**Source material:**
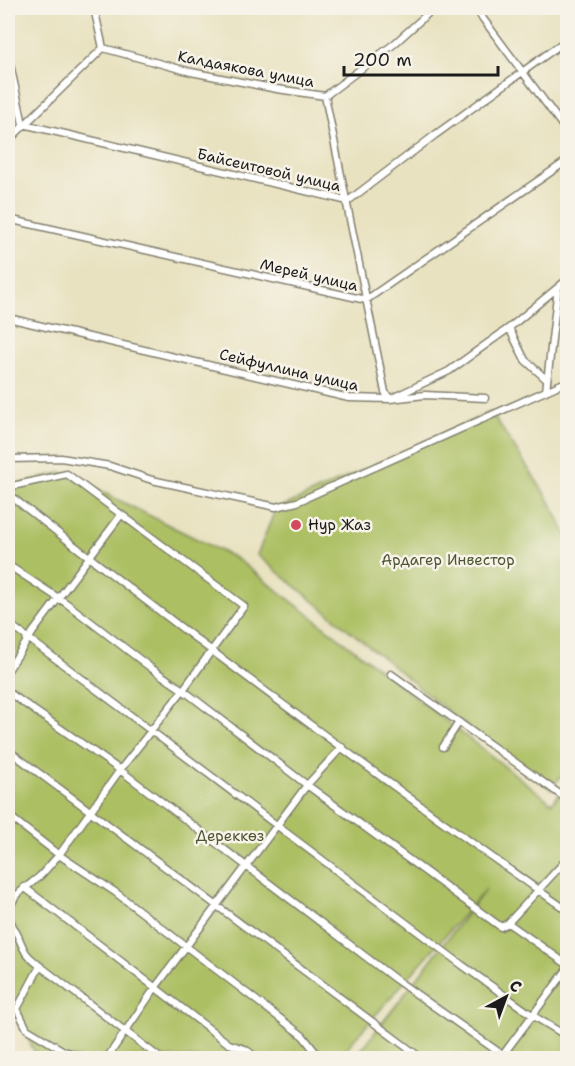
<svg xmlns="http://www.w3.org/2000/svg" width="575" height="1066" viewBox="0 0 575 1066" font-family="'Shantell Sans',sans-serif">
  <rect width="100%" height="100%" fill="#f7f3e8"/>
  <filter id="ink" filterUnits="userSpaceOnUse"><feTurbulence type="fractalNoise" baseFrequency=".0167" numOctaves="2"/><feDisplacementMap in="SourceGraphic" scale="12" xChannelSelector="R" yChannelSelector="G"/><feConvolveMatrix kernelMatrix="1 2 1 2 8 2 1 2 1" color-interpolation-filters="sRGB"/></filter>
  <filter id="wash" filterUnits="userSpaceOnUse"><feTurbulence type="fractalNoise" baseFrequency=".008" numOctaves="4" result="noise"/><feDisplacementMap in="SourceGraphic" scale="24" xChannelSelector="R" yChannelSelector="G"/><feGaussianBlur stdDeviation="1.35" result="paint"/><feColorMatrix in="noise" values="0 0 0 0 0 0 0 0 0 0 0 0 0 0 0 0 0 1.4 0 .05"/><feComposite in="paint" operator="in"/></filter>
  <g filter="url(#wash)">
    <rect width="100%" height="100%" fill="#e8e2c0"/>
    <path fill="#acbf62" stroke="#646e3f" stroke-width="1.5" d="M491,412L549,500L567,536V769L551,789L475,733L257,555L275,510Z
      M62,472L237,559L552,803L567,784V1058H355L486,889L338,1058H38L8,1002V487Z"/>
  </g>
  <g filter="url(#ink)">
    <g fill="none" stroke-linecap="round" stroke-linejoin="round">
      <defs>
        <path id="minor" d="M94,8L103,48L191,72L277,89L325,96L394,44L434,8
          M475,8L568,133
          M8,55L23,124L348,201L435,135L568,39
          M325,96L385,392L390,399L425,395L485,398
          M8,141L103,48
          M8,219L366,300L568,160
          M8,318L349,398L390,399L449,371L509,328L568,279
          M509,328L525,360L546,379
          M546,391L558,287
          M8,459L61,458L110,466L152,480L276,507L297,502L568,381
          M8,487L67,474L244,606L183,690L151,668L66,603L8,565
          M8,494C191,637 377,777 568,911
          M8,623L462,965L532,1015L568,1037
          M8,670L33,632L121,515
          M391,674L568,800
          M8,692L120,770L395,979L507,1058
          M443,747L459,722
          M8,750L421,1058
          M8,815L59,855C53,861 47,869 40,876C28,887 9,895 9,915C10,924 15,929 18,936C25,953 25,954 40,966L17,1009L27,1029L64,1051L86,1058
          M24,887L229,1044L245,1049L257,1058
          M508,923L568,965
          M40,966L160,1058
          M502,1056L568,968
          M107,1058L155,988L307,785L501,927L508,923L568,858
          M320,1058L303,1036L115,892L59,855L120,770L183,690L307,785L342,747"/>
      </defs>
      <use href="#minor" stroke="#827f6e" stroke-width="9"/>
      <use href="#minor" stroke="#fff" stroke-width="6"/>
    </g>
  </g>
  <circle fill="#d1495b" stroke="#f7f3e8" stroke-width="2" cx="296" cy="525" r="6"/>
  <g text-anchor="middle" stroke-width="5" stroke-linejoin="round" paint-order="stroke">
    <g font-size="15" fill="#1c1c1c" stroke="#f7f3e8">
      <text transform="translate(246 69) rotate(11)" y="5">Калдаякова улица</text>
      <text transform="translate(269 170) rotate(13)" y="5">Байсеитовой улица</text>
      <text transform="translate(309 275) rotate(13)" y="5">Мерей улица</text>
      <text transform="translate(289 370) rotate(13)" y="5">Сейфуллина улица</text>
    </g>
    <g font-size="15" fill="#1c1c1c" stroke="#f7f3e8" text-anchor="start">
      <text x="308" y="530">Нур Жаз</text>
    </g>
    <g font-size="15" fill="#4e5534" stroke="#f7f3e8">
      <text x="448" y="565">Ардагер Инвестор</text>
      <text x="230" y="841">Дереккөз</text>
    </g>
  </g>
  <rect width="575" height="1066" fill="none" stroke="#f7f3e8" stroke-width="30"/>
  <g transform="translate(506 997) rotate(41)" stroke="#f7f3e8" stroke-width="4.5" paint-order="stroke">
  <path d="M0-4.5L10 22L0 15L-10 22Z" fill="#1c1c1c"/>
  <text y="-9" font-size="16" font-weight="bold" text-anchor="middle" fill="#1c1c1c">С</text>
  </g>
  <path d="M344 66v9h154v-9" fill="none" stroke="#1c1c1c" stroke-width="3"/>
  <text x="353" y="66" font-size="18" fill="#1c1c1c" stroke="#f7f3e8" stroke-width="4.5" paint-order="stroke">200 m</text>
</svg>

**Aim of the task:**
For each line of the entries that holds the word "SourceGraphic", pull that line out.

**Response:**
  <filter id="ink" filterUnits="userSpaceOnUse"><feTurbulence type="fractalNoise" baseFrequency=".0167" numOctaves="2"/><feDisplacementMap in="SourceGraphic" scale="12" xChannelSelector="R" yChannelSelector="G"/><feConvolveMatrix kernelMatrix="1 2 1 2 8 2 1 2 1" color-interpolation-filters="sRGB"/></filter>
  <filter id="wash" filterUnits="userSpaceOnUse"><feTurbulence type="fractalNoise" baseFrequency=".008" numOctaves="4" result="noise"/><feDisplacementMap in="SourceGraphic" scale="24" xChannelSelector="R" yChannelSelector="G"/><feGaussianBlur stdDeviation="1.35" result="paint"/><feColorMatrix in="noise" values="0 0 0 0 0 0 0 0 0 0 0 0 0 0 0 0 0 1.4 0 .05"/><feComposite in="paint" operator="in"/></filter>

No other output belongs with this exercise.